You see, Ash Wednesday day wasn’t commemorated with a service in the church in which I grew up. It was something I wasn’t very connected to at all and had only a vague understanding about . I would see people at school or in the community that day with ashes on their forehead and find myself wanting to walk up them with a hanky to wipe the “schmootz” off their face with a bit of a dismissive attitude. But now, I can’t imagine heading into the sacred season before Easter without participating in our Ash Wednesday service.

Ash Wednesday is a day of repentance and it marks the beginning of the 40 day period known as Lent. It is a day on which believers repent for their sins by fasting, praying and asking for God’s forgiveness.
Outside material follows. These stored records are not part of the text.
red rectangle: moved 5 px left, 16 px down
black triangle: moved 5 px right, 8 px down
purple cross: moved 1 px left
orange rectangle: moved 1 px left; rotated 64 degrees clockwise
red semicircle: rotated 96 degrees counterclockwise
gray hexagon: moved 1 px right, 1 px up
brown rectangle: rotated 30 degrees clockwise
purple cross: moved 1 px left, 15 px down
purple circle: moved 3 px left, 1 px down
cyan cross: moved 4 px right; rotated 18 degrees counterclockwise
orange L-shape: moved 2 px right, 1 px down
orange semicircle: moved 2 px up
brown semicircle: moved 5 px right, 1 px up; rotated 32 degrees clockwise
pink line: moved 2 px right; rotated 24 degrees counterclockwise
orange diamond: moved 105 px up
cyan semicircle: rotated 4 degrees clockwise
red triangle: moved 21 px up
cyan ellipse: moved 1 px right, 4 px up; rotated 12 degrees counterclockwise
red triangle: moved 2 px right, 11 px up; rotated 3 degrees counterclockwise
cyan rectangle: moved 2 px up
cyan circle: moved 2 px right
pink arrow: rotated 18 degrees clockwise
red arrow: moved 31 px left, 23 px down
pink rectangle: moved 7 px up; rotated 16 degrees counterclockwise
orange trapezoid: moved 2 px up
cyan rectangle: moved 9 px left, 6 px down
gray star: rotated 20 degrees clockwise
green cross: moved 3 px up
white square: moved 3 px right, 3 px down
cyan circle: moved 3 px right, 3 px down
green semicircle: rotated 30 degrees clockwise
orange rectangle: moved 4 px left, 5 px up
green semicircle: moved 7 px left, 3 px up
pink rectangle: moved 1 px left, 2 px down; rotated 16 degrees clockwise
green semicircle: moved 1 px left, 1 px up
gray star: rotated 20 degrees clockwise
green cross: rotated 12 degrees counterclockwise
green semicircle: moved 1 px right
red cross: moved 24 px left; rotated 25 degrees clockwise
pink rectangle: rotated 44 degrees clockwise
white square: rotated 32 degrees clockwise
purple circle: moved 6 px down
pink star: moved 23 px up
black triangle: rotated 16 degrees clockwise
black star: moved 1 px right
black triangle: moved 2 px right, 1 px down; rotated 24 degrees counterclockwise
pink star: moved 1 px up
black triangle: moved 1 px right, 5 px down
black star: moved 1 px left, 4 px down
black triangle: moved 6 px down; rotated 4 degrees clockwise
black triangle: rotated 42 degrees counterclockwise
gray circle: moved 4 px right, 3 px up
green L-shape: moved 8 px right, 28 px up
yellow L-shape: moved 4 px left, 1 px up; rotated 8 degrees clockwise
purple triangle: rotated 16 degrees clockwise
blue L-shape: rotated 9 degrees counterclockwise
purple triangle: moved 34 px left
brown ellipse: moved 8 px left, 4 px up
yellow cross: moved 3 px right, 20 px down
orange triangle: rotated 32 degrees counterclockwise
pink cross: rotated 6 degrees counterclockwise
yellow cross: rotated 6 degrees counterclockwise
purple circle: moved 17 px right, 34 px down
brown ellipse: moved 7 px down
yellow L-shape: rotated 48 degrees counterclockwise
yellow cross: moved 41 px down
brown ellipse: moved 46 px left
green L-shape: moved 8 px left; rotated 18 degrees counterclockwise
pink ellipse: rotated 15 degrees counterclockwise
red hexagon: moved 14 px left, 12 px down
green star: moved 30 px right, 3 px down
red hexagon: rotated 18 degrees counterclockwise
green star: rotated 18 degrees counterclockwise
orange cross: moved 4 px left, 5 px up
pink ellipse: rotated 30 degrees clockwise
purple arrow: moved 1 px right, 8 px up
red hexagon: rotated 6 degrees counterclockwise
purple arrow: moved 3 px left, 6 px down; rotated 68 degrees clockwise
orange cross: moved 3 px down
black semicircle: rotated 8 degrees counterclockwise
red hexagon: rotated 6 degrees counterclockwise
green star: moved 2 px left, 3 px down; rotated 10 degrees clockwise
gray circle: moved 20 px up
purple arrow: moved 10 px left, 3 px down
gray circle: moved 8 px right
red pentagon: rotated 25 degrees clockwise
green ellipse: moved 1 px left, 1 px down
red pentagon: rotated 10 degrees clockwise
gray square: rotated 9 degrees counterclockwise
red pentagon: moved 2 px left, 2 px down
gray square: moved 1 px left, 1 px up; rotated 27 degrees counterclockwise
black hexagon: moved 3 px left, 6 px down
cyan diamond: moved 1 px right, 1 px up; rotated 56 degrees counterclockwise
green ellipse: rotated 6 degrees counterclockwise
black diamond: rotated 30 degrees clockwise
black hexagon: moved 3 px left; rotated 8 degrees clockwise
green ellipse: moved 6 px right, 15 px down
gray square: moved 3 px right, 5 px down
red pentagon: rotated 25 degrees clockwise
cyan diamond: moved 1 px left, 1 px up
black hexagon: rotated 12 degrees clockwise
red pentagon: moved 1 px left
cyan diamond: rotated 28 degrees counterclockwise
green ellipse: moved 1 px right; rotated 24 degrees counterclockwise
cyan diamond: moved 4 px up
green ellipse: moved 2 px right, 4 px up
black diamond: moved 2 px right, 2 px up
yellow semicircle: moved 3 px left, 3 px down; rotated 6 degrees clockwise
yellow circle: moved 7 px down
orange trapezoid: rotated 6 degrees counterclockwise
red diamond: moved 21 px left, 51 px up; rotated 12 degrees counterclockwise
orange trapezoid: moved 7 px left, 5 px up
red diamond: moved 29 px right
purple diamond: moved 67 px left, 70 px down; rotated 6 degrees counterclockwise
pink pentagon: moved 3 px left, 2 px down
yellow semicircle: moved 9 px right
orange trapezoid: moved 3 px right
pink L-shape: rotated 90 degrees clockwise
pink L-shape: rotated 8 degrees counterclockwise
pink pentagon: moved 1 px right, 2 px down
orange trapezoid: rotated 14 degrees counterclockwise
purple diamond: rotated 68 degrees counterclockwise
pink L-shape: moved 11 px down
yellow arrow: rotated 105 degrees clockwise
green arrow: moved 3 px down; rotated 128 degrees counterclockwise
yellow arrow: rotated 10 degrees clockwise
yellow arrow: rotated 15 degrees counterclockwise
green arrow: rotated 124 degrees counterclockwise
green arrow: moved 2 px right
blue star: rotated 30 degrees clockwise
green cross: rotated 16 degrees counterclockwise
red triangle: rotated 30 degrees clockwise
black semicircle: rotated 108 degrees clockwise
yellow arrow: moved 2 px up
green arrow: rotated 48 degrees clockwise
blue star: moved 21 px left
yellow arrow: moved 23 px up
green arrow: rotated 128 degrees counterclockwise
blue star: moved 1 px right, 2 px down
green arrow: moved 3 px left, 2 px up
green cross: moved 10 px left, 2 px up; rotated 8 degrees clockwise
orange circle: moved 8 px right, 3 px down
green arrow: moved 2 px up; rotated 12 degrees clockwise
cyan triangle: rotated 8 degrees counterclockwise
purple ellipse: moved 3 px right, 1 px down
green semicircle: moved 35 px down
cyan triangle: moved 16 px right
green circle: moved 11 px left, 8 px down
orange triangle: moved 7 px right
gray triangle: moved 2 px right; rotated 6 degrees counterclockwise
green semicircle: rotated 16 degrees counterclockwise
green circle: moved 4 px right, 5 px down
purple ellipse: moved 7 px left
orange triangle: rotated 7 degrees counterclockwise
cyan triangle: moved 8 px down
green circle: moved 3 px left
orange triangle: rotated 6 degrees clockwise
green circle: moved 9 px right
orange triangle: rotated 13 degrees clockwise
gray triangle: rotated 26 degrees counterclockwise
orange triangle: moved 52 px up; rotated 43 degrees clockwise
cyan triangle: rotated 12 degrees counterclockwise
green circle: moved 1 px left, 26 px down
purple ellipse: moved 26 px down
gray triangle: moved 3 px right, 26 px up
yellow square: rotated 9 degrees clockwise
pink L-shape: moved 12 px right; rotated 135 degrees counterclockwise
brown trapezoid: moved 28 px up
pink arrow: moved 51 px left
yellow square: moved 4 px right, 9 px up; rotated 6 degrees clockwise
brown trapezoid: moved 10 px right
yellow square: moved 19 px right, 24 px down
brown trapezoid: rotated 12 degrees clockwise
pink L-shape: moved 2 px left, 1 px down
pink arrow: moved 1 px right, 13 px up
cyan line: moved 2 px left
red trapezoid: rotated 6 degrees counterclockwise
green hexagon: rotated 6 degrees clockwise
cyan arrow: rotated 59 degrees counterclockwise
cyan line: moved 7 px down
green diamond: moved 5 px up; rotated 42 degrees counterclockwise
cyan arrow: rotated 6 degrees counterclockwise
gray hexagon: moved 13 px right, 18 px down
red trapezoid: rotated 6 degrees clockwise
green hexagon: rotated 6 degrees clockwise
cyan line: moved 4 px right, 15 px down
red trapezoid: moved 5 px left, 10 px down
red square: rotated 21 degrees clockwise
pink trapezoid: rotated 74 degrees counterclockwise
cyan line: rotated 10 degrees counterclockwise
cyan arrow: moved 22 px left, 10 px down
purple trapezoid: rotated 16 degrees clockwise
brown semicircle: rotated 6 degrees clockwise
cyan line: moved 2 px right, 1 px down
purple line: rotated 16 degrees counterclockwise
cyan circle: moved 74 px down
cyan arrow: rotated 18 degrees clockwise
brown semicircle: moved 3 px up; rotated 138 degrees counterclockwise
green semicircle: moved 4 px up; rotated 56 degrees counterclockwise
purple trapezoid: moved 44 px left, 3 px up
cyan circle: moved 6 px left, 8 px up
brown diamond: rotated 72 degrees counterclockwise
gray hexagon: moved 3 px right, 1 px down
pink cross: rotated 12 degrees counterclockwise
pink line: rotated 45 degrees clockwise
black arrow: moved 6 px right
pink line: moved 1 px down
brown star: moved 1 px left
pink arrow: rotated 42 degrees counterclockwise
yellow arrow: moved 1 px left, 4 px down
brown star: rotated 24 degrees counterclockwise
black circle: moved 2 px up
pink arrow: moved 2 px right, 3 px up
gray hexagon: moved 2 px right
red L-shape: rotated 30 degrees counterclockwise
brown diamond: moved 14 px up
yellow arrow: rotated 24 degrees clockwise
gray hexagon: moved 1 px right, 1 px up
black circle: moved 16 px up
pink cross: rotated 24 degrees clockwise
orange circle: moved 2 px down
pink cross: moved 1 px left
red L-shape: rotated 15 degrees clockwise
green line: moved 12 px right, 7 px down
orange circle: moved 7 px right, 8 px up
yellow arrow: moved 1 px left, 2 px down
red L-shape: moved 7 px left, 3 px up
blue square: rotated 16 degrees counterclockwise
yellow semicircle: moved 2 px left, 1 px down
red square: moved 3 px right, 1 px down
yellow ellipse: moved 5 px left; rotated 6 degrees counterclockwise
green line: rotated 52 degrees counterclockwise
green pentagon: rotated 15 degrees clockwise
The imposition of ashes on the forehead at this service symbolizes our acknowledgment of our sin. Why ashes? Ashes were used in ancient times, according to the Bible, to express mourning. Dusting oneself with ashes was the penitent’s way of expressing sorrow for sins. Today we do that on our foreheads to acknowledge our common need to repent of our sins. It marks the beginning of a season of repentance, reflection, and fasting which prepares us for Christ’s Resurrection on Easter Sunday, through which we attain redemption.

This year, Ash Wednesday falls on March 9th (this coming Wednesday), and we will be commemorating that day with our service at 7 pm that evening. I do hope you’ll make plans to join us as together we remember and enter into the sacred Lenten Season.